Problem set:
A. In the email thread about "so help me God," what does Bruce Despain say the phrase "in this" seems to mean?
B. List every field label in the header of the quoted message in the email thread about "so help me God."
C. From the email thread about "so help me God," copy everything from "On Wed, Jan" down to "expressed in words.".

Source document:
______________________________

So let me rephrase my question, which I did a poor job of posing: Was there
a semantic shift that occured with "so help me God"? If so, can anyone shed
light on it?

Dick

On Wed, Jan 23, 2013 at 9:03 AM, Bruce Despain <[log in to unmask]> wrote:

> Dick,
> Yes, though it has not changed meaning at all.  "So help me, God" => "May
> God help me in this."  It seemed you were puzzled that the phrase "in this"
> could refer to Avery's deed.  If fact, it appears that it does not.  It
> seems rather to mean "in this assertion."  In the situation of an oath, the
> performative verbs "swear" or "affirm" are actually expressed.  In Avery's
> statement the performative meaning "I assert" is not expressed but meant to
> be understood.  Thus the "in this," i.e, the "so," is referring not to
> Avery's deed, which he denies, but the assertion about the deed, which
> in normal declarative sentences is not expressed in words.
> Bruce
>
> --- [log in to unmask] wrote:
>
> From: Dick Veit <[log in to unmask]>
> To: [log in to unmask]
> Subject: Re: Analyzing "so help me God"
> Date: Tue, 22 Jan 2013 18:32:34 -0500
>
>
> Bruce,
>
> Can you clarify this for me? Does this respond to my puzzlement about how
> a phrase whose literal meaning paraphrases as "May God help me" has come to
> have the sense "I swear this assertion is true"?

______________________________

Data shown:
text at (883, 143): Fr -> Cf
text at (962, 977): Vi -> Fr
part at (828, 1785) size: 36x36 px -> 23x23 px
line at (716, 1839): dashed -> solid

______________________________

Completed exercise:
A. It seems to mean "in this assertion."

B. From, To, Subject, Date

C.
On Wed, Jan 23, 2013 at 9:03 AM, Bruce Despain <[log in to unmask]> wrote:

> Dick,
> Yes, though it has not changed meaning at all.  "So help me, God" => "May
> God help me in this."  It seemed you were puzzled that the phrase "in this"
> could refer to Avery's deed.  If fact, it appears that it does not.  It
> seems rather to mean "in this assertion."  In the situation of an oath, the
> performative verbs "swear" or "affirm" are actually expressed.  In Avery's
> statement the performative meaning "I assert" is not expressed but meant to
> be understood.  Thus the "in this," i.e, the "so," is referring not to
> Avery's deed, which he denies, but the assertion about the deed, which
> in normal declarative sentences is not expressed in words.